Segment Start: DATA FOR THIS TASK

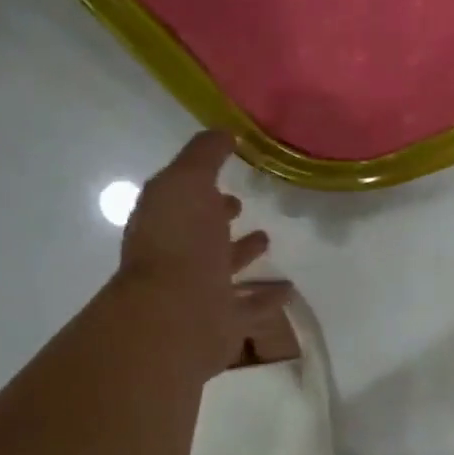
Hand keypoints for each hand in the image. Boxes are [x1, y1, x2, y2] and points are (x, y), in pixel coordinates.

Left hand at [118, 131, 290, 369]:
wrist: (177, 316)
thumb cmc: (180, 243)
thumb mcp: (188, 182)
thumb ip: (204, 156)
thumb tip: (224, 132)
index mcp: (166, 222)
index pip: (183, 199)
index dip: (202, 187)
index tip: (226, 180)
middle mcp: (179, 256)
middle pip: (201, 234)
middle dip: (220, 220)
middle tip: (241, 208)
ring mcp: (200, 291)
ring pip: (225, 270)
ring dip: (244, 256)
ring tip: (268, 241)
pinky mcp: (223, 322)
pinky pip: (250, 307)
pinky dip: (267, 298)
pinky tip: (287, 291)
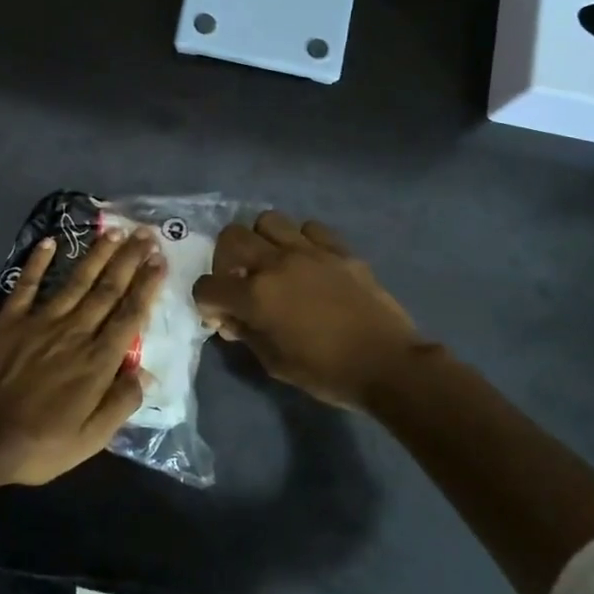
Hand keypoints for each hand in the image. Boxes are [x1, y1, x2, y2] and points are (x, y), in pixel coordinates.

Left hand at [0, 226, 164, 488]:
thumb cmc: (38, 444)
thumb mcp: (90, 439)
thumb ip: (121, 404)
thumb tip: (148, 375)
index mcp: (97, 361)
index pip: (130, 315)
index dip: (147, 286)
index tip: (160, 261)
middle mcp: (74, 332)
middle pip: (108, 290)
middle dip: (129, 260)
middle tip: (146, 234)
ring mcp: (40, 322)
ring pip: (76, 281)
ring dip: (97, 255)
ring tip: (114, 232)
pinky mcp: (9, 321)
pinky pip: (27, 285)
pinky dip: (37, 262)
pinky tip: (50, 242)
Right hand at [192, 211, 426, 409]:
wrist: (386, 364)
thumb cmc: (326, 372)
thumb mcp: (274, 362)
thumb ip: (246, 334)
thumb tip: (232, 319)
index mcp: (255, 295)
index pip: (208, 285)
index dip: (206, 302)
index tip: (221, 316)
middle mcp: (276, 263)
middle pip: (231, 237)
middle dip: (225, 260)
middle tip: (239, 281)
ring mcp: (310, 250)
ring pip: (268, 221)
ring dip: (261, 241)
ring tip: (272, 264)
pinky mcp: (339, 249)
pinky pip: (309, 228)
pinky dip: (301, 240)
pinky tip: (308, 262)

Segment End: DATA FOR THIS TASK

YOUR OBJECTIVE: Your response should be made up of the lines in the data that contain the word "ring".

ANSWER BOX:
ring mcp: (200, 291)
ring pip: (225, 270)
ring dip: (244, 256)
ring tip: (268, 241)
ring mcp: (40, 322)
ring pip: (76, 281)
ring dip: (97, 255)
ring tip: (114, 232)
ring mcp: (310, 250)
ring pip: (268, 221)
ring dip: (261, 241)
ring tip: (272, 264)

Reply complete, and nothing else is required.